Summary of the month

  • A particularly positive semester closes: for the first time since 2001, half-yearly profits are obtained and portfolio irregularity is already at levels similar to those of pre-crisis. With increasing levels of intermediation, further gradual advances in profitability are expected and, in this way, a progressive recovery of the solvency of the financial system. Declining public sector exposure and less currency mismatch also contribute to the normalization of banks’ balance sheets.
  • The financial system obtained profits of $165 million or 1.0% of assets in June. In the first half of 2005, a gain of $405 million (0.4% ya.) was accumulated, which becomes $1,550 million (1.5% yr.) if the amortization of injunctions and adjustments to the valuation of public sector assets are excluded from the calculation.
  • Private banks recorded profits of $70 million (0.7% y/y) in June, accumulating a result of $30 million (0.1%y) in the first half of the year.
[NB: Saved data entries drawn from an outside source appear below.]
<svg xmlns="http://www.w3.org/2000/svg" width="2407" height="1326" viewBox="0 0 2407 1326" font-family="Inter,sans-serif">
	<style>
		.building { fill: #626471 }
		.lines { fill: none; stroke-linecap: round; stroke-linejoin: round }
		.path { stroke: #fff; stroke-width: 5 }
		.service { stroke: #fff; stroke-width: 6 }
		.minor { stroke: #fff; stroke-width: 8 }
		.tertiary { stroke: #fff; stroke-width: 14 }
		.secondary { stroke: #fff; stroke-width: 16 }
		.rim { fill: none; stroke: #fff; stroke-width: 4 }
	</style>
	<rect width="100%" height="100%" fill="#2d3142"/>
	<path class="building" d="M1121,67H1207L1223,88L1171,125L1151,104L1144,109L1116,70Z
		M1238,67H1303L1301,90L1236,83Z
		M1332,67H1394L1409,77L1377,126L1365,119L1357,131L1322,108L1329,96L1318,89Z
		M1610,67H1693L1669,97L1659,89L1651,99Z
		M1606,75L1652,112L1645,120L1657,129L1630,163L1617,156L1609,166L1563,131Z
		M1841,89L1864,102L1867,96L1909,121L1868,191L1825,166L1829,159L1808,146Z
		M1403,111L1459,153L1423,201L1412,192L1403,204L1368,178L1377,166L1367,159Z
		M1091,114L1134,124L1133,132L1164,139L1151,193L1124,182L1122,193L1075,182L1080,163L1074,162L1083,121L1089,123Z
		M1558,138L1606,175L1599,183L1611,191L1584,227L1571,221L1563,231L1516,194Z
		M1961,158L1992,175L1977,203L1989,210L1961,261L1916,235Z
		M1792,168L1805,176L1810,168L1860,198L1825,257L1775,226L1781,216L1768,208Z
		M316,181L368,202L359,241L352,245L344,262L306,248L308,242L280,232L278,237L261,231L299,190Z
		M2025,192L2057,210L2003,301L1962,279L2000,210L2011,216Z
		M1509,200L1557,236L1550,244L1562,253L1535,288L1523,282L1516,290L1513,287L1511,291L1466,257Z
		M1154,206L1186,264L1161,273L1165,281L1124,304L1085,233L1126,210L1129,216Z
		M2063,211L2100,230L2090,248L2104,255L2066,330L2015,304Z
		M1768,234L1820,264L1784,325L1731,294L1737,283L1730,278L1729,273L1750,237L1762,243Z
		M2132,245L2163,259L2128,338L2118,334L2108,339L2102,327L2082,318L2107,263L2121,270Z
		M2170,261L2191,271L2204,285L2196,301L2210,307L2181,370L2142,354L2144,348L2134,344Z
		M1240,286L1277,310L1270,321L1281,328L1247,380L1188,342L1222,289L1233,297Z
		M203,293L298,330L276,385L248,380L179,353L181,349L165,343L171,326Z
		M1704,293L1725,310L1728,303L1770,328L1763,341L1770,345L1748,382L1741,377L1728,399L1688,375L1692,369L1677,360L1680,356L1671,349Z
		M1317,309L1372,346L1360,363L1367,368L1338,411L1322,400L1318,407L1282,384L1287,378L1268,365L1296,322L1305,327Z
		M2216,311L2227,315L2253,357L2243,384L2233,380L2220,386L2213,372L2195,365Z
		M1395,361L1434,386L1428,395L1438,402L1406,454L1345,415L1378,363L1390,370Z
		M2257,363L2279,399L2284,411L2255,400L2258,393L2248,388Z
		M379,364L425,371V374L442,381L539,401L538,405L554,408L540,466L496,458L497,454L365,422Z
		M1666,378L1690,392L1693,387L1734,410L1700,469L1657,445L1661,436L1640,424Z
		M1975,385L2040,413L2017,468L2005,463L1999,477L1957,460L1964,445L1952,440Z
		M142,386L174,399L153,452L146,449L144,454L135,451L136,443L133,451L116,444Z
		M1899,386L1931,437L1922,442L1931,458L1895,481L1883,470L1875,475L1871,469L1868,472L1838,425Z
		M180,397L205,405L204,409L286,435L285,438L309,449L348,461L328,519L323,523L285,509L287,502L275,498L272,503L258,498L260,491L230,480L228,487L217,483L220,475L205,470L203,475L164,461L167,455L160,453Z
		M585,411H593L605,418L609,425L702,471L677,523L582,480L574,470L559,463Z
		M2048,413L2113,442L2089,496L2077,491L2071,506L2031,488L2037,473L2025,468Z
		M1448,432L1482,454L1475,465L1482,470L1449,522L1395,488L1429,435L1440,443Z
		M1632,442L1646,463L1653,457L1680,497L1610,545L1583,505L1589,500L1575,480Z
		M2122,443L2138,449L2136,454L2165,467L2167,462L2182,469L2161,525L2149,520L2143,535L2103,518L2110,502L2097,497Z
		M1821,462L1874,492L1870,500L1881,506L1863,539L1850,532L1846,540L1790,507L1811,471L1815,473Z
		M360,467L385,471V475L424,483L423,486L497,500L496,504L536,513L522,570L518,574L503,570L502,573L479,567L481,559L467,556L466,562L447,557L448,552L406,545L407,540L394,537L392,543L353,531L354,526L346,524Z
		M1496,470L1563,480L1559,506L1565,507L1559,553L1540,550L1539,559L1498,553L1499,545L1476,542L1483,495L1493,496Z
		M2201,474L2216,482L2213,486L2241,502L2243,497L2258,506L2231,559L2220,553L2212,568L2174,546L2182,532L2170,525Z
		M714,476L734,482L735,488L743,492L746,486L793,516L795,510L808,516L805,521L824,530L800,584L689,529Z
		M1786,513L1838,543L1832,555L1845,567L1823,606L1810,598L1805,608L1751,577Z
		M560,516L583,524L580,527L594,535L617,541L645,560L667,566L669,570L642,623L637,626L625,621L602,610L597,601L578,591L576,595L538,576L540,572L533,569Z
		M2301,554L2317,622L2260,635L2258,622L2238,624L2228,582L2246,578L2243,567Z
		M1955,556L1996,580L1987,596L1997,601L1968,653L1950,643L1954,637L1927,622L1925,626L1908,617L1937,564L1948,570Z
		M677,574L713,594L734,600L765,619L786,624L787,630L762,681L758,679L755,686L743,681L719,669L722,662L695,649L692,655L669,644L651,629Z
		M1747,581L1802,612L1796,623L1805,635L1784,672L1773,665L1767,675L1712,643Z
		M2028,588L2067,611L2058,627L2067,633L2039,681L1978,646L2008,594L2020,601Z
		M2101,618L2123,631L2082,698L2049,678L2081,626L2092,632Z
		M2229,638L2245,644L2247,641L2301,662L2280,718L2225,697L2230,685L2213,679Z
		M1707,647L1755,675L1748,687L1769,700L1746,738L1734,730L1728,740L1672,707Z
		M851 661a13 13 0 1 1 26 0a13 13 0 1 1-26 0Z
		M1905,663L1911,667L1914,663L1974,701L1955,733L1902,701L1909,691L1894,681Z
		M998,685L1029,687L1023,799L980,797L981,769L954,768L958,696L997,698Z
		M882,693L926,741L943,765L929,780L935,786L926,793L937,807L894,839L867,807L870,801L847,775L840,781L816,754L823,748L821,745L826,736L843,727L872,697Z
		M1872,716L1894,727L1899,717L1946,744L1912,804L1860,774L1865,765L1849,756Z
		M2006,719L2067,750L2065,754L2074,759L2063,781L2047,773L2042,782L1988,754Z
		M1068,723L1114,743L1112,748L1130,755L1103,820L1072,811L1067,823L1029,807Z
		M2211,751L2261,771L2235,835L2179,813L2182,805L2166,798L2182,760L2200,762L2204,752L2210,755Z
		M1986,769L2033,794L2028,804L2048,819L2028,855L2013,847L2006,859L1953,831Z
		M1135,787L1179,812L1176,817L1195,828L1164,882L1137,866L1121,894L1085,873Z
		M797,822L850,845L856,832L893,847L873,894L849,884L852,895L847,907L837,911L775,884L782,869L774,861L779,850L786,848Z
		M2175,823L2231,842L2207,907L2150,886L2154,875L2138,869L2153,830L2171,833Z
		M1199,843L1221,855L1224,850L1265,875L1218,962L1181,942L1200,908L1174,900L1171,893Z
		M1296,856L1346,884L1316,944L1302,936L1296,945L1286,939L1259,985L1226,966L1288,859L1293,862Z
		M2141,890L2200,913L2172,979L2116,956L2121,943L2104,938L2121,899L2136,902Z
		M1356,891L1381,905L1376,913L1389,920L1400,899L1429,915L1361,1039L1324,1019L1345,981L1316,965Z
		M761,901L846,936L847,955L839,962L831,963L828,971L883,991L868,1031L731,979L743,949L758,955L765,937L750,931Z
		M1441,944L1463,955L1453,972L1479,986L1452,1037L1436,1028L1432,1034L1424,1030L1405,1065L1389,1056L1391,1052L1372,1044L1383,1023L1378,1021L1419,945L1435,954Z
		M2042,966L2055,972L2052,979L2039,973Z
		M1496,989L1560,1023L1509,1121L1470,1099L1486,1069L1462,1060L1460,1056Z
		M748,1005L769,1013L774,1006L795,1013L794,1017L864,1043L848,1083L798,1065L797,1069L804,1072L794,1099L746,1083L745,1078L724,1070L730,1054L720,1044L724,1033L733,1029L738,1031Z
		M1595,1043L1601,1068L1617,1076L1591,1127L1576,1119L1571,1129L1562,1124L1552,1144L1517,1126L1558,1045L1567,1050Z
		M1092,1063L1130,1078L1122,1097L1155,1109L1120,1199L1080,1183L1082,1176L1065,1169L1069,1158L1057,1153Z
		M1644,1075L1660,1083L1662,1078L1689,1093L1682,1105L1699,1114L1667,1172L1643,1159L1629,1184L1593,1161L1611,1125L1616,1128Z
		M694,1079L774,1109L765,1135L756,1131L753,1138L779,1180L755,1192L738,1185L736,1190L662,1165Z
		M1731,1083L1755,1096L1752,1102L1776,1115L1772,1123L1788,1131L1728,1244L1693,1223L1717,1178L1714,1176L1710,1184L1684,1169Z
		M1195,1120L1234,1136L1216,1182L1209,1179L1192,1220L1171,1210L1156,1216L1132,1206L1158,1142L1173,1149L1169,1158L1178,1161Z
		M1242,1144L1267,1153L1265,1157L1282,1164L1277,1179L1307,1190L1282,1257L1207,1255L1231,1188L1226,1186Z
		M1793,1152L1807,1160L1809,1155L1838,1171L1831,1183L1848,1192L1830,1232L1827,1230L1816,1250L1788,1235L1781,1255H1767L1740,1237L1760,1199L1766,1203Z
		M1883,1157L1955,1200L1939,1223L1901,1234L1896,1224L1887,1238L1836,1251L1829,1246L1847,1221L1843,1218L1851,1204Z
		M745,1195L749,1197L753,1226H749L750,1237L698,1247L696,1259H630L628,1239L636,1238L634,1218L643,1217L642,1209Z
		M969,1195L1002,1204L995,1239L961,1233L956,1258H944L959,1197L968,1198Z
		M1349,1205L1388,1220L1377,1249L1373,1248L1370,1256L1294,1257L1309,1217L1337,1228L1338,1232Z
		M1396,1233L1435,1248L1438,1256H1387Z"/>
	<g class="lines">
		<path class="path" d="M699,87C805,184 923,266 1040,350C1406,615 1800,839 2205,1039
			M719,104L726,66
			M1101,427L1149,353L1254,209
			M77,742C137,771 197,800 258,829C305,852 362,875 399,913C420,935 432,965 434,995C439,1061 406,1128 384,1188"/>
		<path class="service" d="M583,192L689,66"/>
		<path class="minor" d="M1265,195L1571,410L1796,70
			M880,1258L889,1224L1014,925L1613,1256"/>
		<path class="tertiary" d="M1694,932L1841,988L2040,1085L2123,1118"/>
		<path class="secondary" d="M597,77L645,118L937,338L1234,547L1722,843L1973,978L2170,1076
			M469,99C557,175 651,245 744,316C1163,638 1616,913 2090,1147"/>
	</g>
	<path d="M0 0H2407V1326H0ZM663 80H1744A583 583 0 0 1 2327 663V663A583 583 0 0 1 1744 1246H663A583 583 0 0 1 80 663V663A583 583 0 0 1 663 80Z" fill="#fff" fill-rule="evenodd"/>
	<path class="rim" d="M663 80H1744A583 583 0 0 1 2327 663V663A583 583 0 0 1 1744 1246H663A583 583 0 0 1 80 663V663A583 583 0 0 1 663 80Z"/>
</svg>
Adjusting to exclude the amortization of injunctions and valuation adjustments in the portfolio destined to the public sector, a half-year gain of $710 million (1.2%a) is obtained. Public banks computed profits of almost $90 million this month, accumulating a result of $350 million or 0.9% of assets in the first half of the year (2.0% y/y adjusting for amparos and adjustments).
  • The better profitability of private banks in June reflects higher results from permanent shares, offsetting seasonal increases in bad debt charges and administrative expenses and an increase in adjustments to the valuation of public sector assets. The financial margin remained stable, although with changes in its composition (higher results by assets and differences in share price).
  • The accumulated earnings of private banks in the second quarter, combined with the capitalizations received in the period, generated a 3.3% growth in the net worth of this group of entities. Likewise, there was a slight quarterly reduction of almost 0.2 p.p. in the leverage ratio (assets/equity) of this group of banks, reaching a level of almost 7.9 times. Finally, the growth in assets led to capital integration in terms of risk-weighted assets increasing by 0.3 p.p. in the period, reaching a level of 15.9%.
  • In June, the assets of the financial system grew 0.1%, with an increase of 4.4% (67%y) in loans to the private sector. In the second quarter of the year, there was a significant expansion (9.3% or 43%y) in the total balance of loans to the private sector, especially driven by commercial lines, which grew 16.9% (87%y), while consumer loans saw a quarterly increase of 10.8% (51%y).
  • The improvement in portfolio quality accelerated in June, with a 1.1 p.p. cut in the irregularity of the financial system (to 13.2%). For private banks, the irregularity is 10.5% (12.5% in the commercial portfolio and 6.6% in the consumer portfolio). For the system as a whole, the irregularity in the segment of smaller loans is close to 5%.
  • The exposure of the financial system to the public sector in June saw a reduction of 0.9 p.p. to 35.1% of total assets, accumulating a fall of almost 3.1 p.p. in the second quarter of the year. The monthly reduction was driven by private entities, which saw a 1.4 p.p. drop in their exposure to the public sector, to 34.3% of their assets, totaling 4 p.p. of reduction in the quarter.
  • The balance sheet of total deposits in the financial system grew 0.9% in the month, with an increase of 5.9% in the second quarter of the year. The quarterly performance was led by private sector loans, which grew 4.5% thanks to the dynamism of demand deposits (they expanded 6.6% or 29.5%y).
  • Private bank funding in June was led by the reduction in exposure to the public sector ($1,675 million), the increase in private deposits ($880 million) and the decrease in liquid assets ($640 million). The funds were mainly used for the acquisition of BCRA securities and the placement of new loans ($1,840 and $1,450 million, respectively).